TASK 1: Repeat the listing below word for word, from the line holding "Where is the" through the end of the listing, inclusive. Leave the pictures out of your answer.

The Reproducibility Project: Psychology (RPP) was published in Science last week. There has been some excellent coverage and discussion since then. If you haven’t heard about it,* Ed Yong’s Atlantic coverage will catch you up. And one of my favorite commentaries so far is on Michael Frank’s blog, with several very smart and sensible ways the field can proceed next.
Rather than offering a broad commentary, in this post I’d like to discuss one possible interpretation of the results of the RPP, which is “hidden moderators.” Hidden moderators are unmeasured differences between original and replication experiments that would result in differences in the true, underlying effects and therefore in the observed results of replications. Things like differences in subject populations and experimental settings. Moderator interpretations were the subject of a lengthy discussion on the ISCON Facebook page recently, and are the focus of an op-ed by Lisa Feldman Barrett.
In the post below, I evaluate the hidden-moderator interpretation. The tl;dr version is this: Context moderators are probably common in the world at large and across independently-conceived experiments. But an explicit design goal of direct replication is to eliminate them, and there’s good reason to believe they are rare in replications.
1. Context moderators are probably not common in direct replications
Many social and personality psychologists believe that lots of important effects vary by context out in the world at large. I am one of those people — subject and setting moderators are an important part of what I study in my own work. William McGuire discussed the idea quite eloquently, and it can be captured in an almost koan-like quote from Niels Bohr: “The opposite of one profound truth may very well be another profound truth.” It is very often the case that support for a broad hypothesis will vary and even be reversed over traditional “moderators” like subjects and settings, as well as across different methods and even different theoretical interpretations.
Consider as a thought experiment** what would happen if you told 30 psychologists to go test the deceptively simple-seeming hypothesis “Happiness causes smiling” and turned them loose. You would end up with 30 different experiments that would differ in all kinds of ways that we can be sure would matter: subjects (with different cultural norms of expressiveness), settings (e.g., subjects run alone vs. in groups), manipulations and measures of the IV (film clips, IAPS pictures, frontal asymmetry, PANAS?) and DV (FACS, EMG, subjective ratings?), and even construct definitions (state or trait happiness? eudaimonic or hedonic? Duchenne or social smiles?). You could learn a lot by studying all the differences between the experiments and their results.
But that stands in stark contrast to how direct replications are carried out, including the RPP. Replicators aren’t just turned loose with a broad hypothesis. In direct replication, the goal is to test the hypothesis “If I do the same experiment, I will get the same result.” Sometimes a moderator-ish hypothesis is built in (“this study was originally done with college students, will I get the same effect on Mturk?”). But such differences from the original are planned in. The explicit goal of replication design is for any other differences to be controlled out. Well-designed replication research makes a concerted effort to faithfully repeat the original experiments in every way that documentation, expertise, and common sense say should matter (and often in consultation with original authors too). The point is to squeeze out any room for substantive differences.

TASK 2: Reproduce the passage on hidden moderators in replication word for word, from "But that stands" through "for substantive differences.", inclusive.

DATA FOR REVIEW:
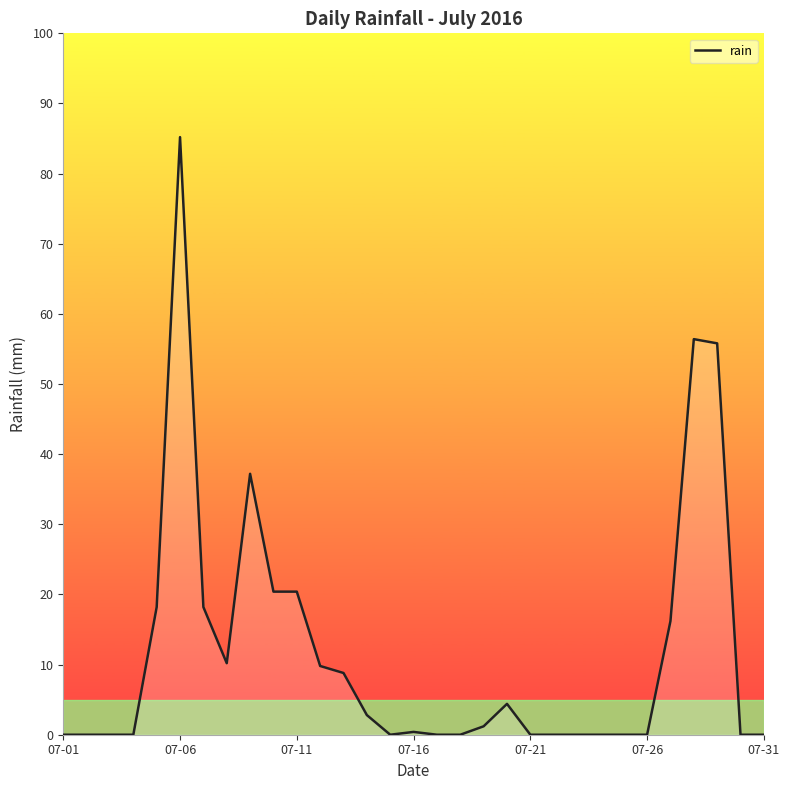

What is the maximum value shown in the chart?

85.2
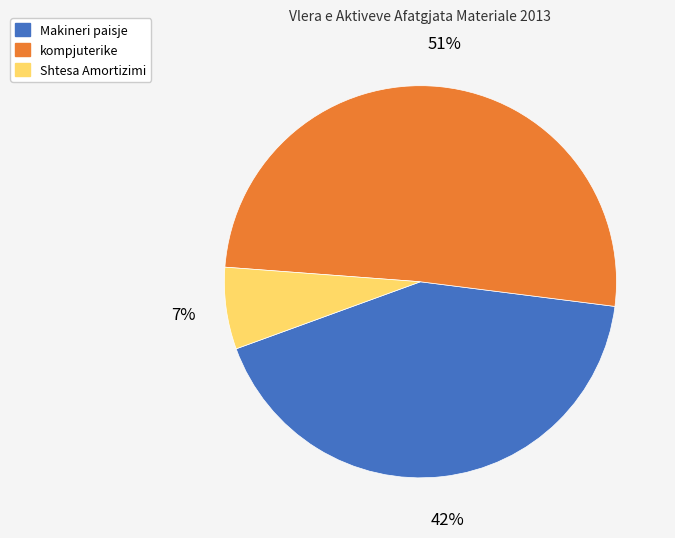

Which slice is the smallest?

Shtesa Amortizimi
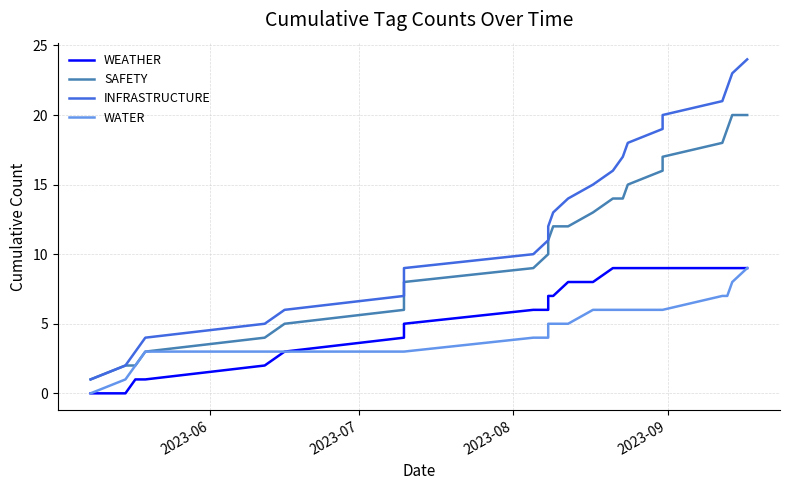

The value of INFRASTRUCTURE at 23 is 13. True or false?

False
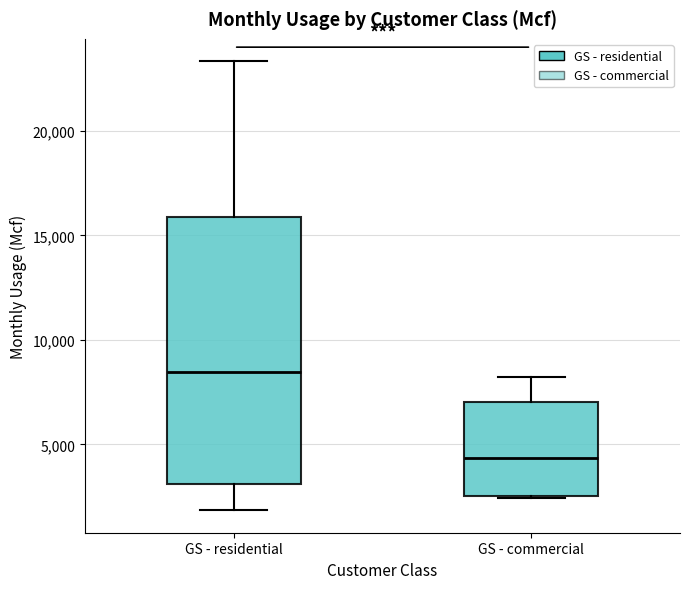

Where is the upper edge of the box for GS - commercial on the y-axis? The values are not printed on the chart, so give them approximately, as read against the axis.

7000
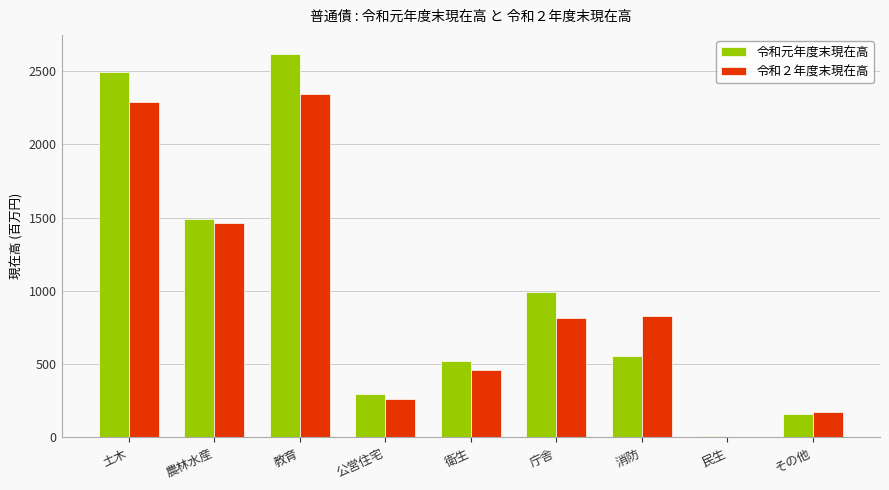

True or false: 令和２年度末現在高 has a value of 5.9 at 民生.

True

TASK RESPONSE 1:
Where is the upper edge of the box for GS - commercial on the y-axis? The values are not printed on the chart, so give them approximately, as read against the axis.

7000

True or false: 令和２年度末現在高 has a value of 5.9 at 民生.

True

TASK RESPONSE 2:
But that stands in stark contrast to how direct replications are carried out, including the RPP. Replicators aren’t just turned loose with a broad hypothesis. In direct replication, the goal is to test the hypothesis “If I do the same experiment, I will get the same result.” Sometimes a moderator-ish hypothesis is built in (“this study was originally done with college students, will I get the same effect on Mturk?”). But such differences from the original are planned in. The explicit goal of replication design is for any other differences to be controlled out. Well-designed replication research makes a concerted effort to faithfully repeat the original experiments in every way that documentation, expertise, and common sense say should matter (and often in consultation with original authors too). The point is to squeeze out any room for substantive differences.